To begin with, let's clarify what a second-order linear differential equation is. This type of equation involves the second derivative of a function, which in this context is represented by \(y''\). The equation also includes terms with the first derivative \(y'\) and the function \(y\) itself.
An important characteristic of linear differential equations is that they can be expressed in the form \(a(x)y'' + b(x)y' + c(x)y = g(x)\), where \(a(x)\), \(b(x)\), and \(c(x)\) are functions of \(x\), and \(g(x)\) is any given function, often referred to as the non-homogeneous part.
In our example, the equation is \( y'' + 4y' + 5y = 35e^{-4x} \). Here, our coefficients are constants:

• \(a = 1\)
• \(b = 4\)
• \(c = 5\)
• and \(g(x) = 35e^{-4x}\)

Solving this type of equation typically involves tackling both the homogeneous and non-homogeneous parts.

The characteristic equation is a vital tool when solving homogeneous linear differential equations. It helps determine the form of the complementary (or homogeneous) solution.
In our case, the homogeneous equation derived from \( y'' + 4y' + 5y = 0 \) is transformed into a quadratic equation, known as the characteristic equation. This is done by substituting the derivatives with powers of \(r\), resulting in the equation \( r^2 + 4r + 5 = 0 \).
Quadratic equations are solved using the quadratic formula: \[r = \frac{-b \pm \sqrt{b^2 - 4ac}}{2a}\]For \(a = 1\), \(b = 4\), and \(c = 5\), the discriminant \(b^2 - 4ac\) is negative, leading to complex roots \(-2 \pm i\).
These roots indicate the form of the complementary solution:

• For real and distinct roots, use exponentials.
• For complex roots, use exponentials with sines and cosines.

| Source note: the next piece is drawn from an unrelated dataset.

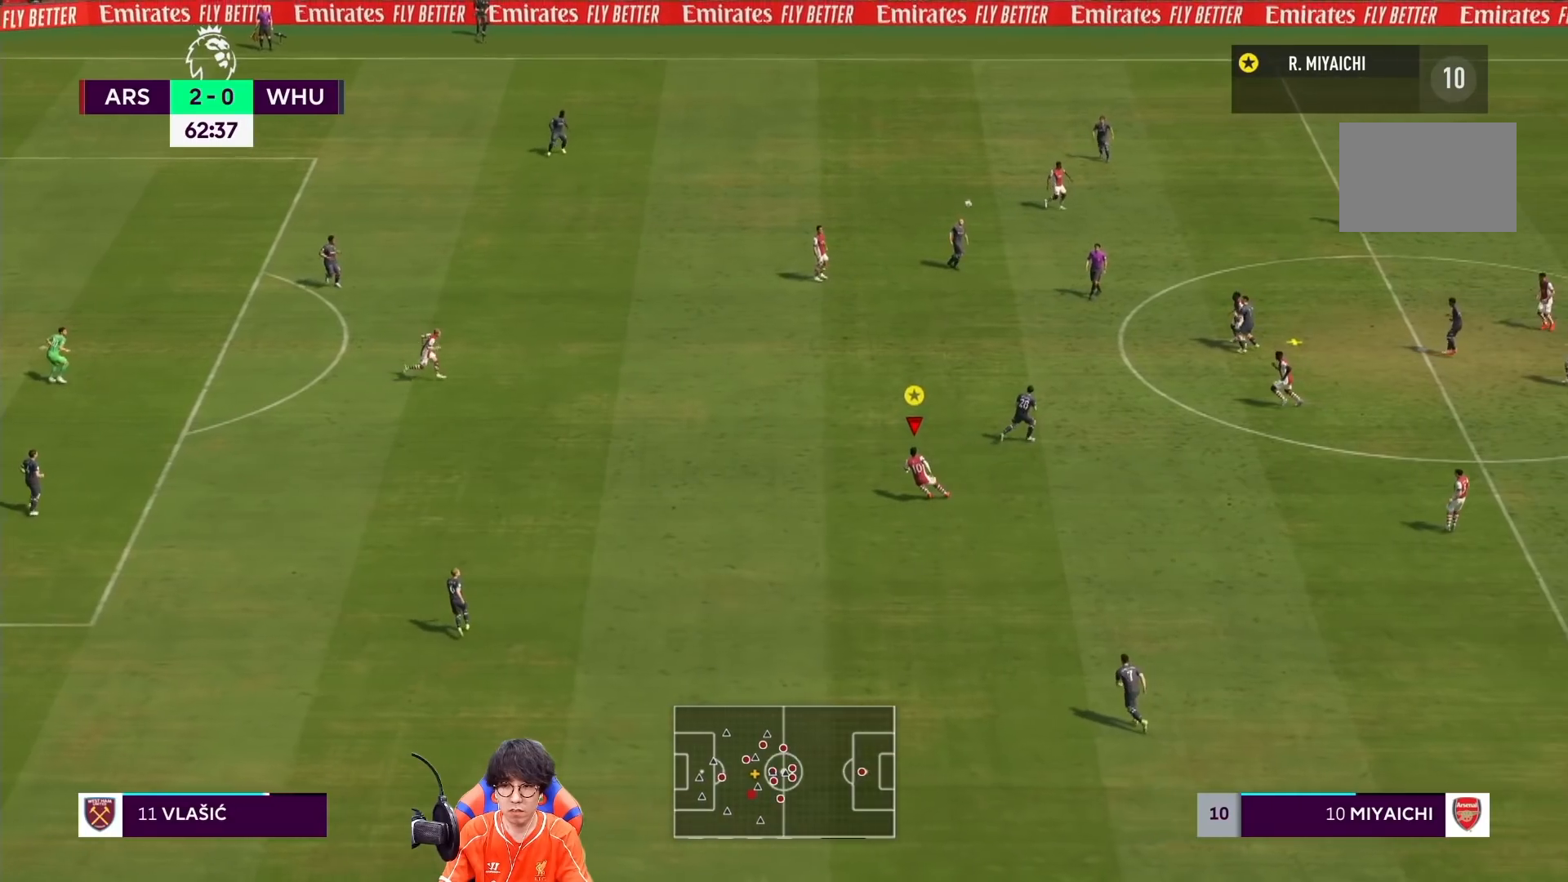
{"buttons": [], "left_stick": "down-left", "right_stick": "center", "events": [[50, "left_stick", "down-left"], [67, "CROSS", "down"], [233, "CROSS", "up"]]}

Thus, our complementary solution becomes \( y_h = e^{-2x}(C_1 \cos x + C_2 \sin x) \).

The method of undetermined coefficients is a strategy to find a particular solution to a non-homogeneous differential equation. This method involves assuming a form for the particular solution and then determining the coefficients that satisfy the equation.
Given the non-homogeneous term in our problem, \(35e^{-4x}\), we assume that the particular solution \(y_p\) takes a similar form, say \(Ae^{-4x}\).
We derive the first and second derivatives of this assumed form:

• \(y_p' = -4Ae^{-4x}\)
• \(y_p'' = 16Ae^{-4x}\)

These derivatives are substituted into the original differential equation \( y'' + 4y' + 5y = 35e^{-4x} \). Our goal is to match the coefficients on both sides for powers of \(e^{-4x}\).
After simplification, we find that \(A = 7\), so the particular solution is \( y_p = 7e^{-4x} \).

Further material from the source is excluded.